June 28th, 2002 at 09:21 AM
My new neighbor has a pug. The other morning I and another neighbor were standing around the corner waiting for the elevator, and we heard a door open & close and a snarly, loud, and big sounding dog-
the kind that you’d think would tackle you to the ground- coming down the hall. And around the corner charges the cutest little pug I’ve ever heard (his owner’s pretty easy on the eyes, too). We laughed.June 28th, 2002 at 09:23 AM
Steal it.
I’ll pick it up next weekend.
Steal it.
And then you can comfort your neighbor with hugs and kisses.
June 28th, 2002 at 09:24 AM
Has Diane been sharing those photos again?
June 28th, 2002 at 09:34 AM
$$$ academics sex
what could be missing? how bout another inch or two around the waist?
June 28th, 2002 at 09:49 AM
jon you ain’t missing any inches around the waist.
June 28th, 2002 at 09:55 AM
the ability to sleep job security (with money too, if possible) an end to paranoia
(and i think what jon meant was that he wants an inch or two /below/ the waist…)
:P
June 28th, 2002 at 10:00 AM
Not big enough for you, nifkin?
Hey, apparently there is work to be had in NYC. Come up, start interviewing. Indeed.

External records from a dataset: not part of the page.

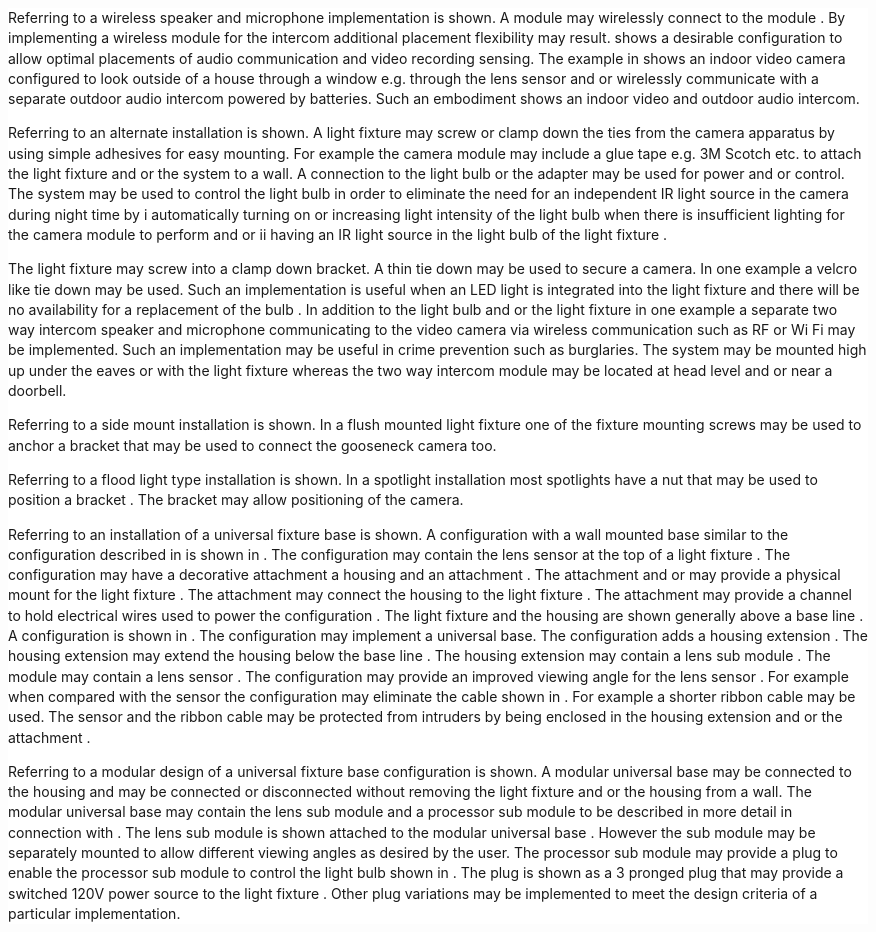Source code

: Referring to a wireless speaker and microphone implementation is shown. A module may wirelessly connect to the module . By implementing a wireless module for the intercom additional placement flexibility may result. shows a desirable configuration to allow optimal placements of audio communication and video recording sensing. The example in shows an indoor video camera configured to look outside of a house through a window e.g. through the lens sensor and or wirelessly communicate with a separate outdoor audio intercom powered by batteries. Such an embodiment shows an indoor video and outdoor audio intercom.

Referring to an alternate installation is shown. A light fixture may screw or clamp down the ties from the camera apparatus by using simple adhesives for easy mounting. For example the camera module may include a glue tape e.g. 3M Scotch etc. to attach the light fixture and or the system to a wall. A connection to the light bulb or the adapter may be used for power and or control. The system may be used to control the light bulb in order to eliminate the need for an independent IR light source in the camera during night time by i automatically turning on or increasing light intensity of the light bulb when there is insufficient lighting for the camera module to perform and or ii having an IR light source in the light bulb of the light fixture .

The light fixture may screw into a clamp down bracket. A thin tie down may be used to secure a camera. In one example a velcro like tie down may be used. Such an implementation is useful when an LED light is integrated into the light fixture and there will be no availability for a replacement of the bulb . In addition to the light bulb and or the light fixture in one example a separate two way intercom speaker and microphone communicating to the video camera via wireless communication such as RF or Wi Fi may be implemented. Such an implementation may be useful in crime prevention such as burglaries. The system may be mounted high up under the eaves or with the light fixture whereas the two way intercom module may be located at head level and or near a doorbell.

Referring to a side mount installation is shown. In a flush mounted light fixture one of the fixture mounting screws may be used to anchor a bracket that may be used to connect the gooseneck camera too.

Referring to a flood light type installation is shown. In a spotlight installation most spotlights have a nut that may be used to position a bracket . The bracket may allow positioning of the camera.

Referring to an installation of a universal fixture base is shown. A configuration with a wall mounted base similar to the configuration described in is shown in . The configuration may contain the lens sensor at the top of a light fixture . The configuration may have a decorative attachment a housing and an attachment . The attachment and or may provide a physical mount for the light fixture . The attachment may connect the housing to the light fixture . The attachment may provide a channel to hold electrical wires used to power the configuration . The light fixture and the housing are shown generally above a base line . A configuration is shown in . The configuration may implement a universal base. The configuration adds a housing extension . The housing extension may extend the housing below the base line . The housing extension may contain a lens sub module . The module may contain a lens sensor . The configuration may provide an improved viewing angle for the lens sensor . For example when compared with the sensor the configuration may eliminate the cable shown in . For example a shorter ribbon cable may be used. The sensor and the ribbon cable may be protected from intruders by being enclosed in the housing extension and or the attachment .

Referring to a modular design of a universal fixture base configuration is shown. A modular universal base may be connected to the housing and may be connected or disconnected without removing the light fixture and or the housing from a wall. The modular universal base may contain the lens sub module and a processor sub module to be described in more detail in connection with . The lens sub module is shown attached to the modular universal base . However the sub module may be separately mounted to allow different viewing angles as desired by the user. The processor sub module may provide a plug to enable the processor sub module to control the light bulb shown in . The plug is shown as a 3 pronged plug that may provide a switched 120V power source to the light fixture . Other plug variations may be implemented to meet the design criteria of a particular implementation.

June 28th, 2002 at 10:20 AM
Too much time spent with the herb lady makes megami paranoid as well.
Once I was on a similar canoe trip around (appropriately enough, Canoe Lake) with a friend and we were both paranoid. We stopped our paddling near a very brushy shore to smoke some weed, and by the end of it we were terrified that a big moose was going to charge out of the woods and into the lake and get us.

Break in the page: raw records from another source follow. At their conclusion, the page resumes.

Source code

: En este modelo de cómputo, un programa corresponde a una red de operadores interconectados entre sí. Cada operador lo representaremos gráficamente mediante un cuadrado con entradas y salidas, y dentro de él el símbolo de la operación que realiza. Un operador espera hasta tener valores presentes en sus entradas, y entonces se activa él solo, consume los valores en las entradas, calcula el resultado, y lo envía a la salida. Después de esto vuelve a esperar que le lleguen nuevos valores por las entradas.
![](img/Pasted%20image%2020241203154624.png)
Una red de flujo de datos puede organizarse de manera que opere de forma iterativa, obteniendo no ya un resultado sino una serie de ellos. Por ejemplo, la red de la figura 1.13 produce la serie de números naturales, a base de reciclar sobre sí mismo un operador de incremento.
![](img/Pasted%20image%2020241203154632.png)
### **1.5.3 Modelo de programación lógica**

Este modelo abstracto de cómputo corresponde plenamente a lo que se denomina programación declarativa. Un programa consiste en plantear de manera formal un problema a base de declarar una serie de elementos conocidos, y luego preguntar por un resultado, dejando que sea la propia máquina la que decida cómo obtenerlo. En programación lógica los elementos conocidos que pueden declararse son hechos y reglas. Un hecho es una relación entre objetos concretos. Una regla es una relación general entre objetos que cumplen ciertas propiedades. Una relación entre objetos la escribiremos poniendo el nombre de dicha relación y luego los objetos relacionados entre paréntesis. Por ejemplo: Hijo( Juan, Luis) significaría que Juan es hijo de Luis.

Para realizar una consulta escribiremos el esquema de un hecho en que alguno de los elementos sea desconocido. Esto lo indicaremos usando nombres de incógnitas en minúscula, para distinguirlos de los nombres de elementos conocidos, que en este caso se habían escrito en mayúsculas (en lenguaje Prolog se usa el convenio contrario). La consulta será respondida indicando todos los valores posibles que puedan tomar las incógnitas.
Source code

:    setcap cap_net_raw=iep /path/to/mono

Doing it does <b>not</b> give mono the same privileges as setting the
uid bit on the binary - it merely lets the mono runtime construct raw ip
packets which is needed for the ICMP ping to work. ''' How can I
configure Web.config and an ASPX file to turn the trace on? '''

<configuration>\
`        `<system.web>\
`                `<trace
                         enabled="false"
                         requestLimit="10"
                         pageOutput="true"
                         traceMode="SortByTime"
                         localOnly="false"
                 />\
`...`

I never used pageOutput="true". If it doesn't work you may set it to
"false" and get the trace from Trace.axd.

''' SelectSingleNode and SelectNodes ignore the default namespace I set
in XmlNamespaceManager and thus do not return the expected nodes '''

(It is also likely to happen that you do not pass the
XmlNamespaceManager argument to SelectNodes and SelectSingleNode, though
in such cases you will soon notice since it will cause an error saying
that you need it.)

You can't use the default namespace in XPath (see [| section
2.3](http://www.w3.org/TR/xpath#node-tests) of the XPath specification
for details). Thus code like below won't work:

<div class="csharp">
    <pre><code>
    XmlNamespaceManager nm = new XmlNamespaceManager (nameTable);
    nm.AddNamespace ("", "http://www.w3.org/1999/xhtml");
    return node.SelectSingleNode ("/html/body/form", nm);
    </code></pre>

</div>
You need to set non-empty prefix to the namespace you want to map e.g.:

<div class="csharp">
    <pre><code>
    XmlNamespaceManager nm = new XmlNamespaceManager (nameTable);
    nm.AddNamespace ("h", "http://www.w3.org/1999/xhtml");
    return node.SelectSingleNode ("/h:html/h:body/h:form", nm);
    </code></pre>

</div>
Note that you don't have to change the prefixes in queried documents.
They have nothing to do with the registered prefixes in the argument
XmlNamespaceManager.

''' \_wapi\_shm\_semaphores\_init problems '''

My three things at this very moment: 1. piece of mind (about my grandma) 2. money 3. independant residence (my OWN place with Remy and the Monkey…who knows when we’ll be able to afford the rent in this town)

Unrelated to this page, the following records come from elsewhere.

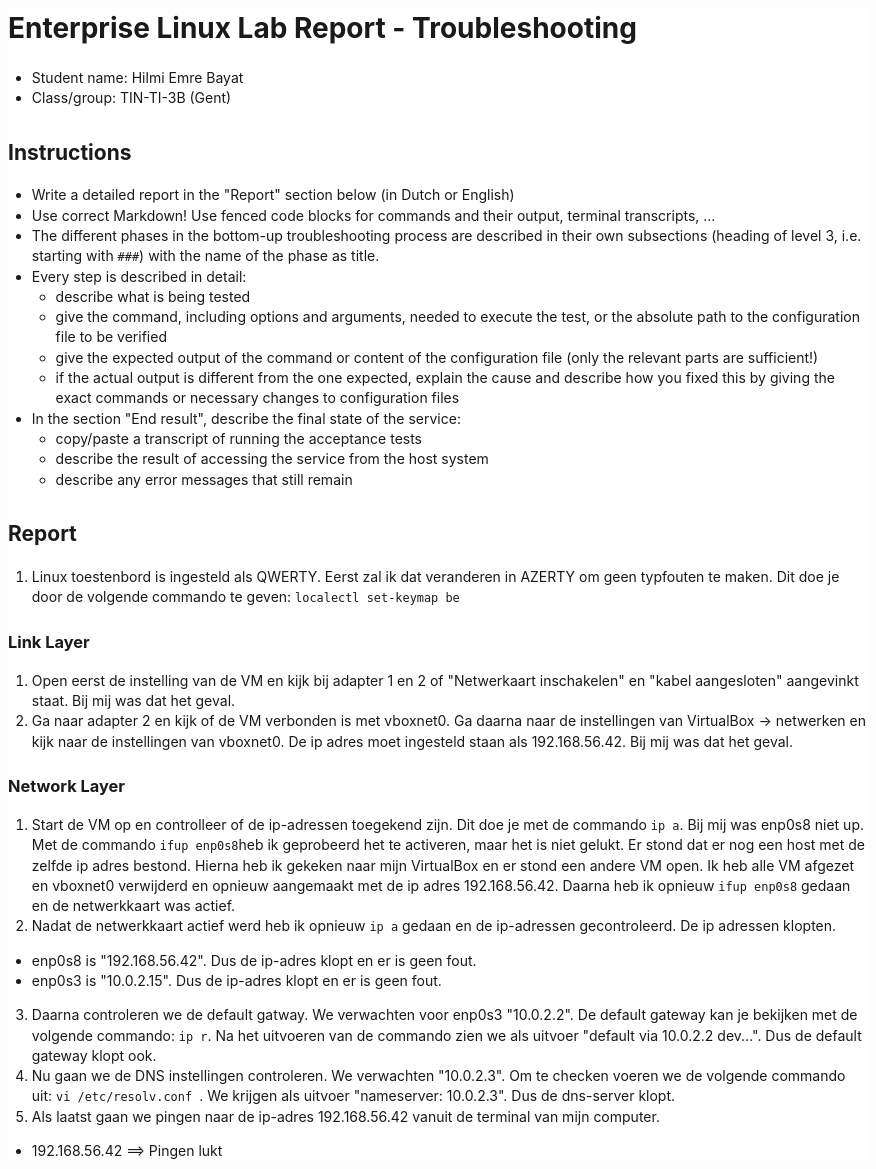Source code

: # Enterprise Linux Lab Report - Troubleshooting

- Student name: Hilmi Emre Bayat
- Class/group: TIN-TI-3B (Gent)

## Instructions

- Write a detailed report in the "Report" section below (in Dutch or English)
- Use correct Markdown! Use fenced code blocks for commands and their output, terminal transcripts, ...
- The different phases in the bottom-up troubleshooting process are described in their own subsections (heading of level 3, i.e. starting with `###`) with the name of the phase as title.
- Every step is described in detail:
    - describe what is being tested
    - give the command, including options and arguments, needed to execute the test, or the absolute path to the configuration file to be verified
    - give the expected output of the command or content of the configuration file (only the relevant parts are sufficient!)
    - if the actual output is different from the one expected, explain the cause and describe how you fixed this by giving the exact commands or necessary changes to configuration files
- In the section "End result", describe the final state of the service:
    - copy/paste a transcript of running the acceptance tests
    - describe the result of accessing the service from the host system
    - describe any error messages that still remain

## Report
1. Linux toestenbord is ingesteld als QWERTY. Eerst zal ik dat veranderen in AZERTY om geen typfouten te maken. Dit doe je door de volgende commando te geven:  `localectl set-keymap be`

### Link Layer
1. Open eerst de instelling van de VM en kijk bij adapter 1 en 2 of "Netwerkaart inschakelen" en "kabel aangesloten" aangevinkt staat. Bij mij was dat het geval.
2. Ga naar adapter 2 en kijk of de VM verbonden is met vboxnet0. Ga daarna naar de instellingen van VirtualBox -> netwerken en kijk naar de instellingen van vboxnet0. De ip adres moet ingesteld staan als 192.168.56.42. Bij mij was dat het geval.
### Network Layer
1. Start de VM op en controlleer of de ip-adressen toegekend zijn. Dit doe je met de commando `ip a`. Bij mij was enp0s8 niet up. Met de commando `ifup enp0s8`heb ik geprobeerd het te activeren, maar het is niet gelukt. Er stond dat er nog een host met de zelfde ip adres bestond. Hierna heb ik gekeken naar mijn VirtualBox en er stond een andere VM open. Ik heb alle VM afgezet en vboxnet0 verwijderd en opnieuw aangemaakt met de ip adres 192.168.56.42. Daarna heb ik opnieuw `ifup enp0s8` gedaan en de netwerkkaart was actief.
2. Nadat de netwerkkaart actief werd heb ik opnieuw `ip a` gedaan en de ip-adressen gecontroleerd. De ip adressen klopten.
- enp0s8 is "192.168.56.42". Dus de ip-adres klopt en er is geen fout.
- enp0s3 is "10.0.2.15". Dus de ip-adres klopt en er is geen fout.
3. Daarna controleren we de default gatway. We verwachten voor enp0s3 "10.0.2.2". De default gateway kan je bekijken met de volgende commando: `ip r`. Na het uitvoeren van de commando zien we als uitvoer "default via 10.0.2.2 dev...". Dus de default gateway klopt ook.
4. Nu gaan we de DNS instellingen controleren. We verwachten "10.0.2.3". Om te checken voeren we de volgende commando uit: `vi /etc/resolv.conf `. We krijgen als uitvoer "nameserver: 10.0.2.3". Dus de dns-server klopt.
5. Als laatst gaan we pingen naar de ip-adres 192.168.56.42 vanuit de terminal van mijn computer.
 - 192.168.56.42 ==> Pingen lukt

June 28th, 2002 at 10:21 AM
I should very much like to collaborate on this writing thing with you fine folks. I think it’s a great idea.
June 28th, 2002 at 10:45 AM
I’ll play along:
1. Alias Gal (preferably the real Alias Gal -from the show, but that’s unlikely, so another Alias Gal is ok.) 2. more will power 3. my f’n johnson (“what do you need that for, Dude?”)
June 28th, 2002 at 12:16 PM
[1] Peace of mind. (chemical or psychological – take your pick)
[2] Owning a secondhand bookshop by the sea with a Happy Mrs kafk and little kafklets.
[3] Um.. a Green Card?
June 28th, 2002 at 12:41 PM
Whoops…I meant PEACE of mind as well. Duh. DUH.
June 28th, 2002 at 12:43 PM
megami, you’re adorable.
I didn’t even notice, but now that you mention it I will say that I might like a piece of mind removed.
June 28th, 2002 at 12:44 PM
thats the point, tobias
i could be missing an inch or two around the waist. if i were, i would be very happy.
danny- just have toby take you to that bar where american girls will love your accent and spend their trustfunds buying you a bookshop after they marry you and you get citizenship.
June 28th, 2002 at 02:29 PM
Jon, that made me laugh! Kafk, I don’t know where you’re from or what your accent sounds like, but Jon’s comment reminded me of an episode of Frazier where Daphne’s brother from Manchester was visiting, and Roz latches right onto him, telling him his accent is so “sophisticated.”